Dear Education without Borders Supporter,
This year, we’ve continued providing educational opportunities for disadvantaged and at-risk children. In total, between 350 and 400 learners at Mseki Primary and Fezeka Secondary benefited from EwB’s support programs in English, Mathematics, and Science. We have many triumphs to share related to EwB’s academic programs:
We implemented a carefully designed Grade 4 English Literacy program to support learners as they switch from isiXhosa to English. Funding received from independent Foundations in South Africa and England will allow for the expansion of the English Literacy program at Mseki Primary to include Grades 4 and 5.
We’ve improved our academic programs to such a level that we’re confident enough to expand our reach to other township schools. In 2018, we intend to start a Math and/or English program in a second township elementary school. Stay tuned for more information on this exciting new venture!
EwB is able to provide initiatives, including academic support programs, school leadership, youth mentorship, and student wellness and resilience because we continuously strive to be a better organization and take steps to make that happen. Our management framework includes ‘on the ground’ leadership by Mark Gamble, weekly Management Committee meetings, and weekly progress reports to us from the various Head Tutors and the Program Manager. For more details, see EwB’s 2016 Annual Report.
Our major challenge (endemic to South Africa) is drop out. There are many reasons for drop out, including family pressure, peer influence, feelings of hopelessness, and gang intimidation. The problem is significant; for example, in 2017 we started with about 80 Grade 8 learners in our after-school Maths and English classes, with only 35 consistent learners by the end of Term 2. We’ve tried various approaches such as speaking with parents and caregivers, getting support from the principal and teachers, incentives, and team building.
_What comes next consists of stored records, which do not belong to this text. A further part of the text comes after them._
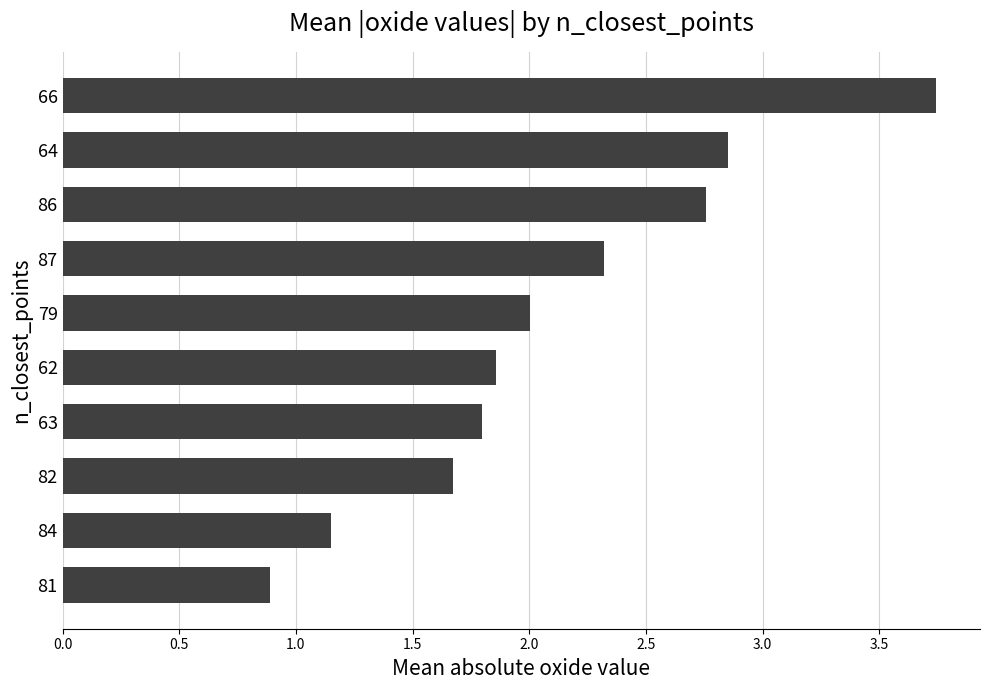

The chart shows a value of 1.9 at 66. True or false?

False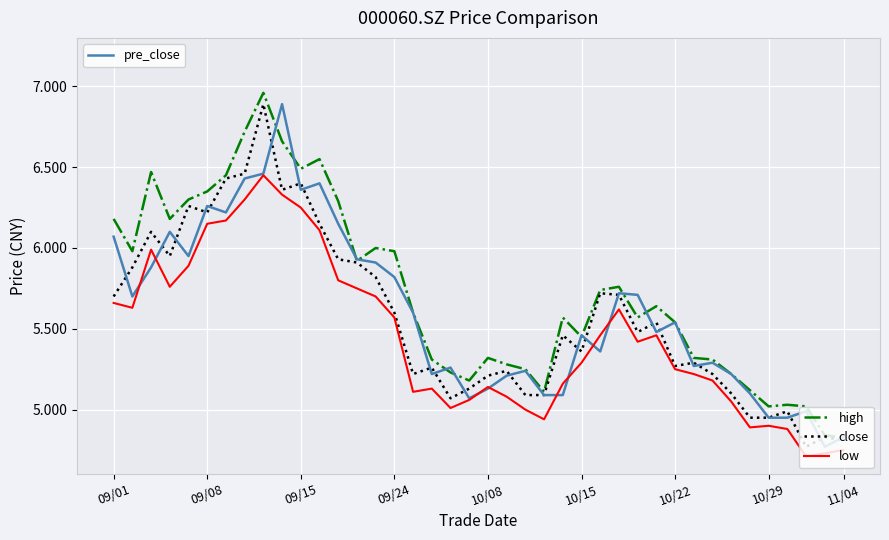

Does the chart display data point markers on the line(s)?

No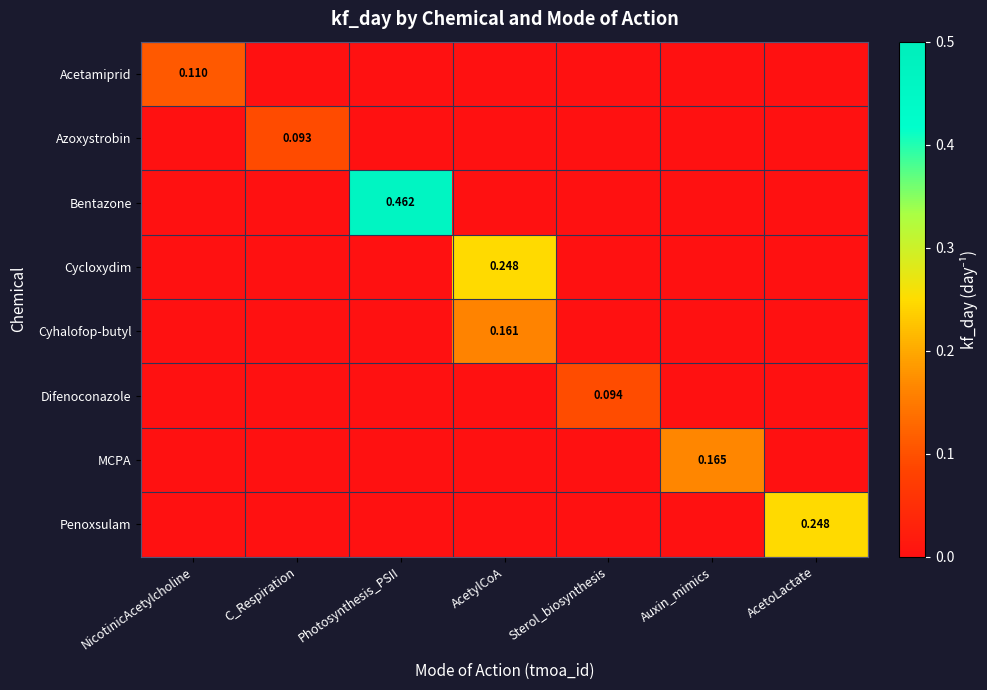

How many values in Cyhalofop-butyl are above zero?

1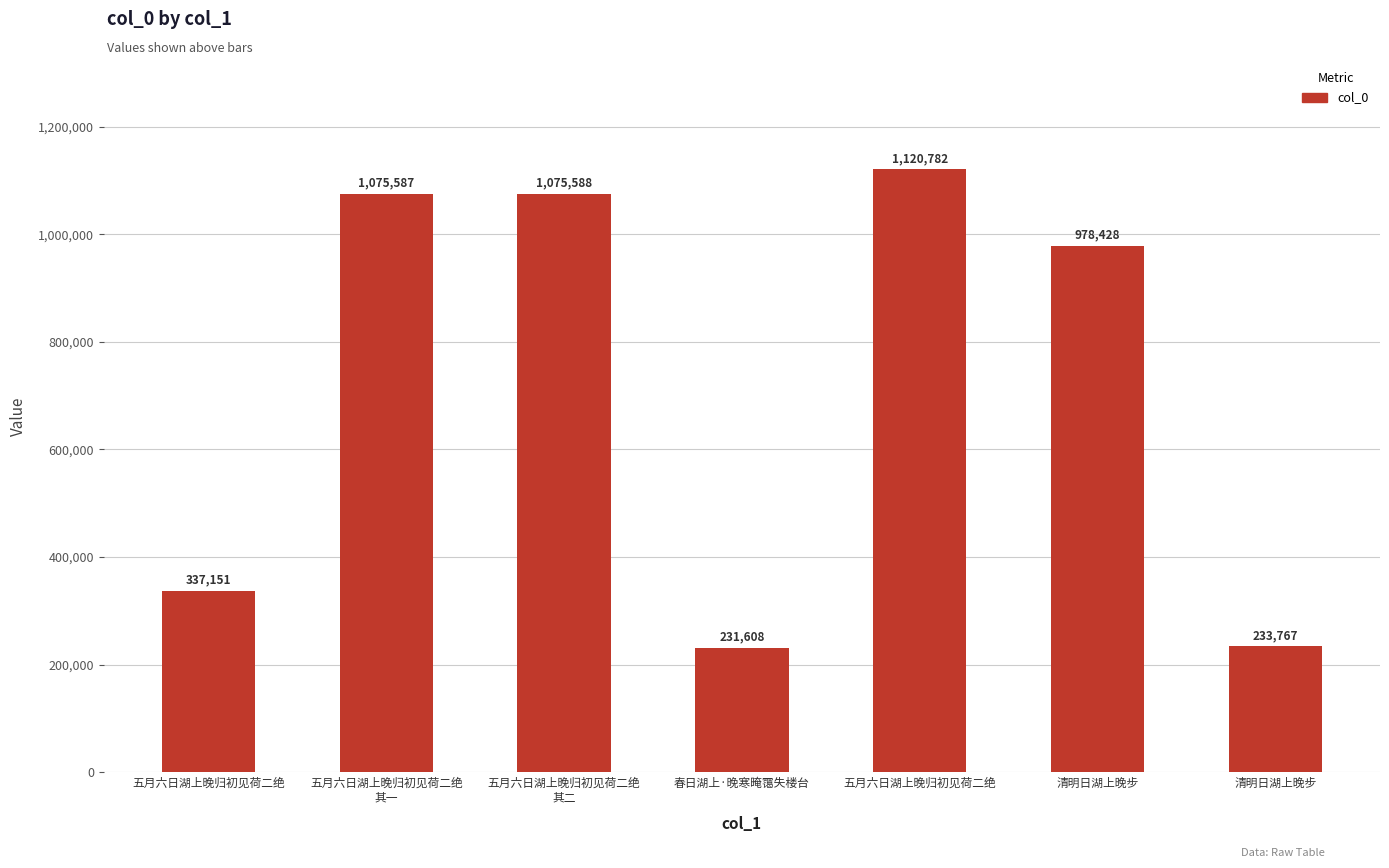

Reading right to left, what are all the values shown in this chart?

233767	978428	1120782	231608	1075588	1075587	337151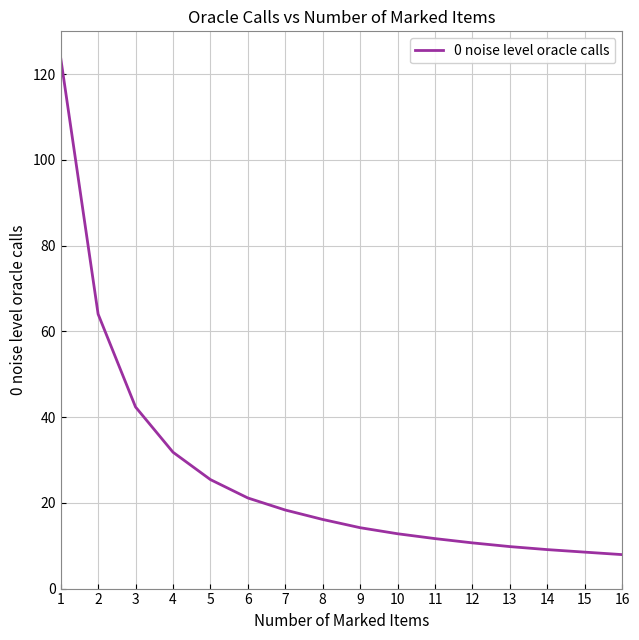

What is the sum of the values at 10 and 13?

22.6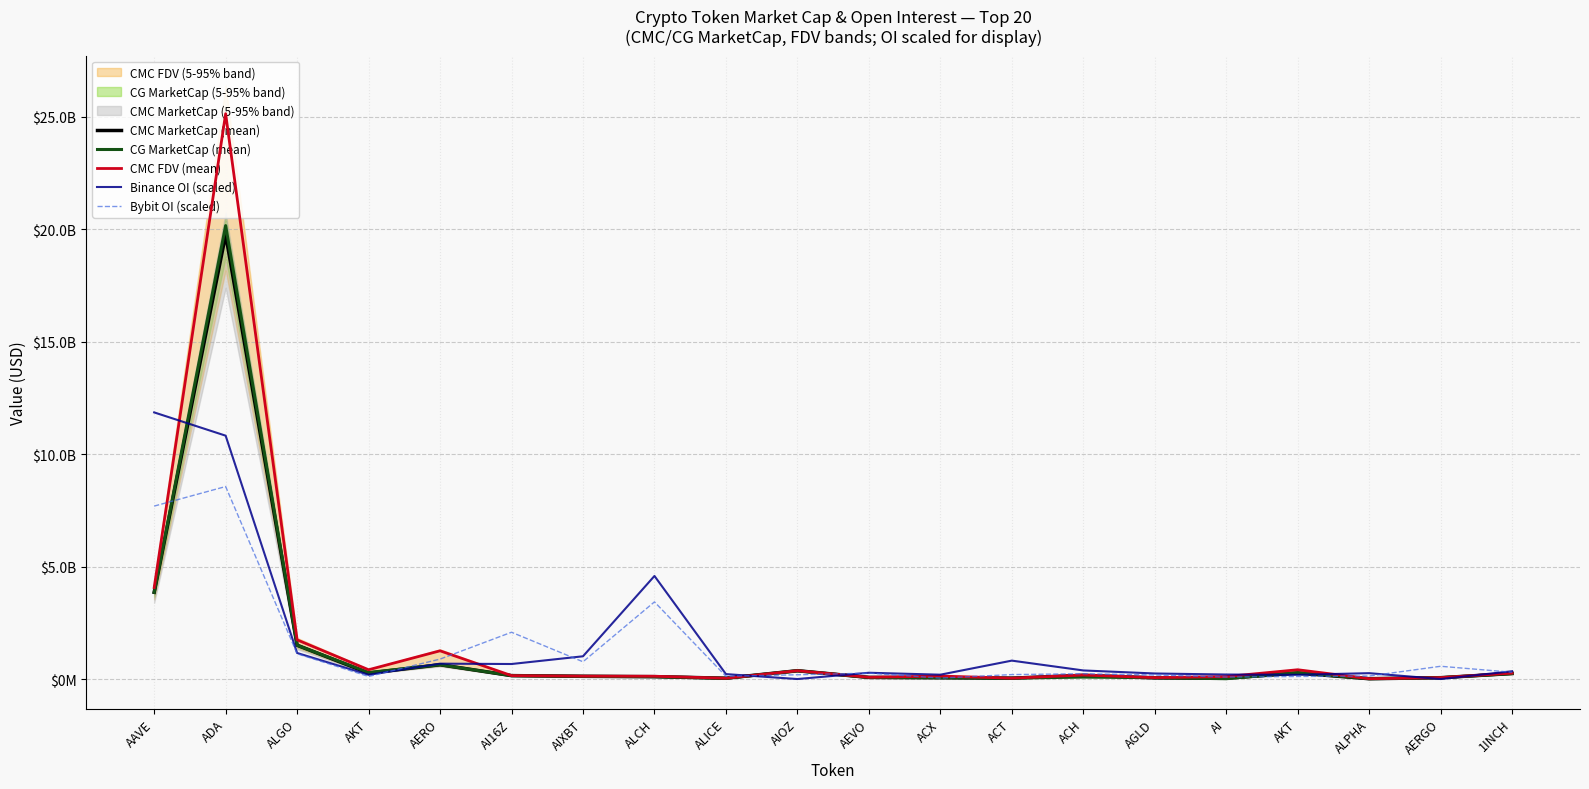

What is the label of the 12th point from the left?

ACX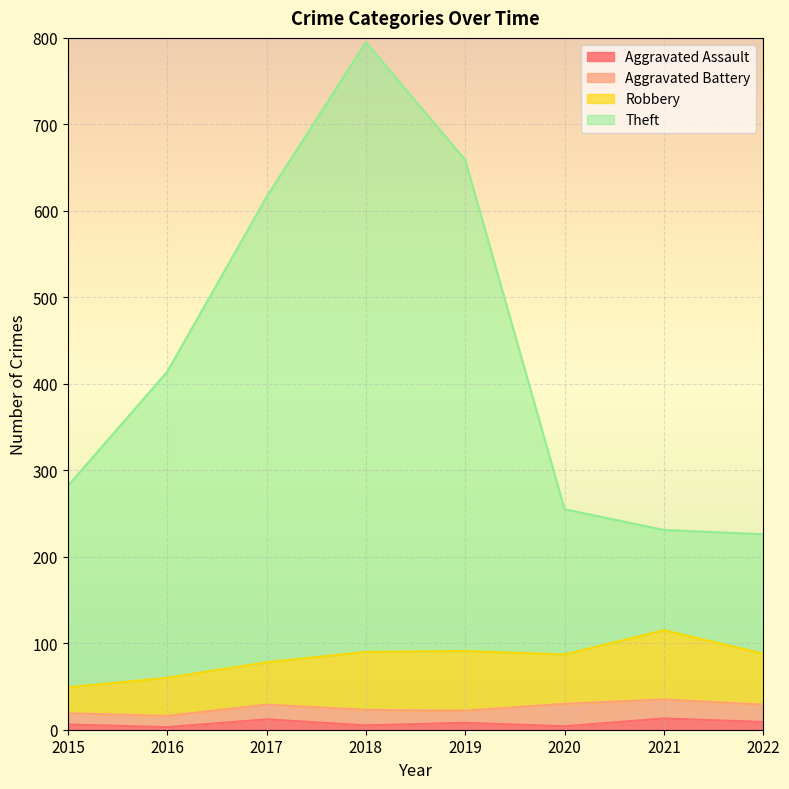

Is the value of Theft at 2015 greater than the value of Aggravated Assault at 2017?

Yes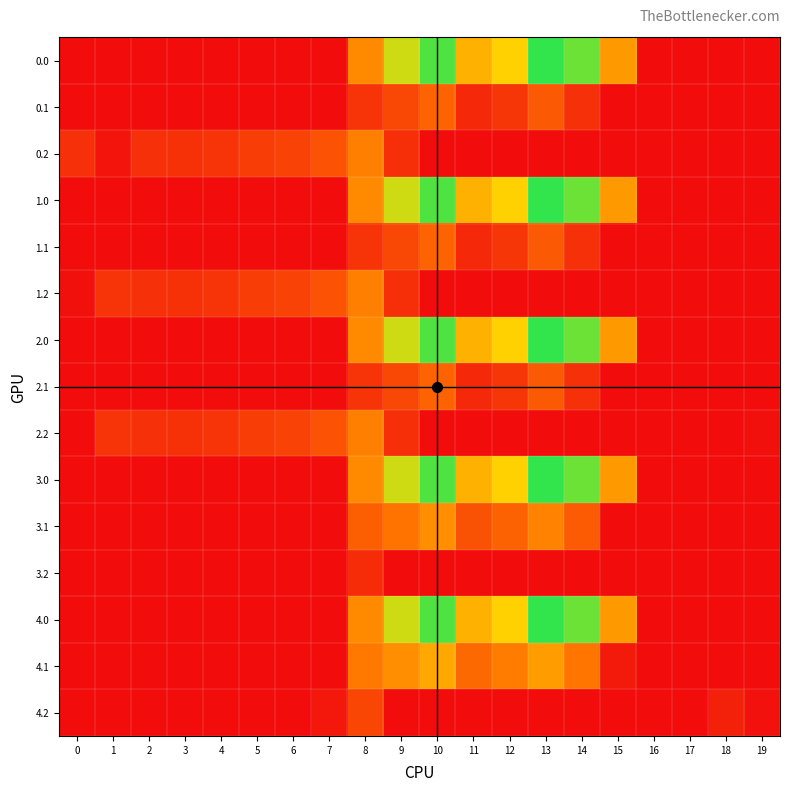

What is the difference between the second highest and minimum values in the 4.0 series?

916.2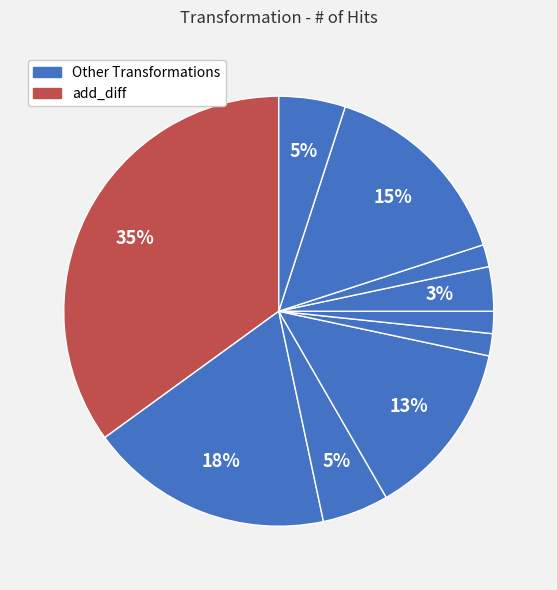

How many slices are in this pie chart?

10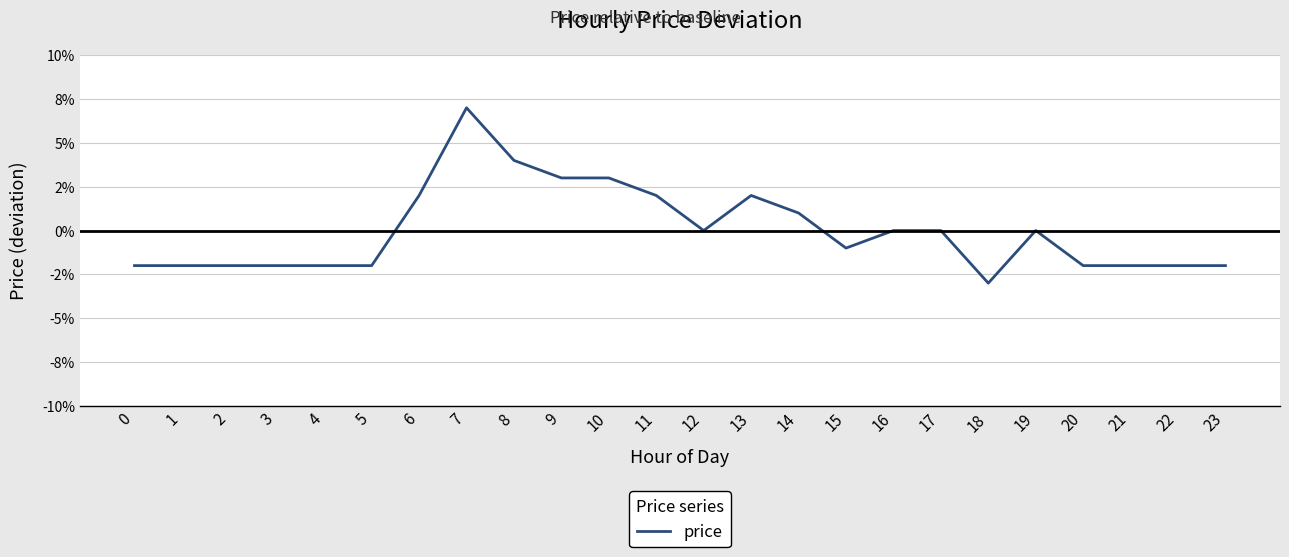

Is this an area chart (filled region under the line)?

No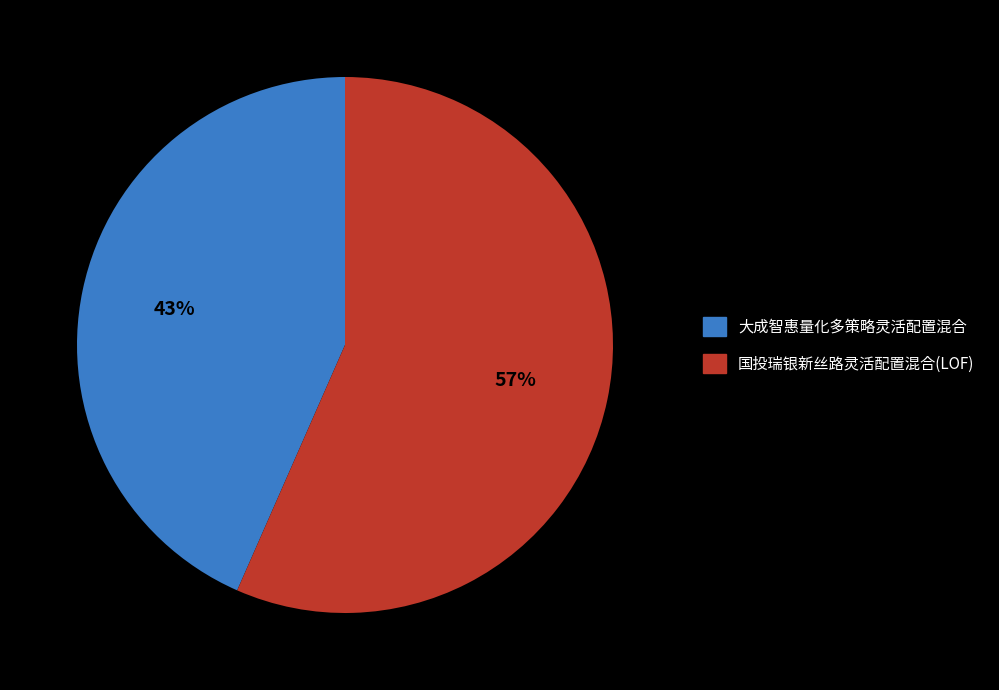

Count the number of slices in the pie.

2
Our efforts have yielded positive results, with a 10% improvement in drop-out rates.
We know that learners who stick with EwB through Grades 8-11 pass Grade 12 with stronger foundational skills and greater self-confidence. One of EwB’s earliest graduates, Onitha Longwe, whom we first met in Grade 9, obtained her B.Sc. (Physiotherapy) in December 2016 and is now working full time in a hospital in Butterworth, Eastern Province. EwB is bringing her to Vancouver and Toronto in the fall to complete physiotherapy observer placements at various clinics and to deliver presentations on the challenges of being a township learner and what it takes to succeed. We are so proud of Onitha!
We thank you for your loyal support and hope that you will continue to be part of the EwB team.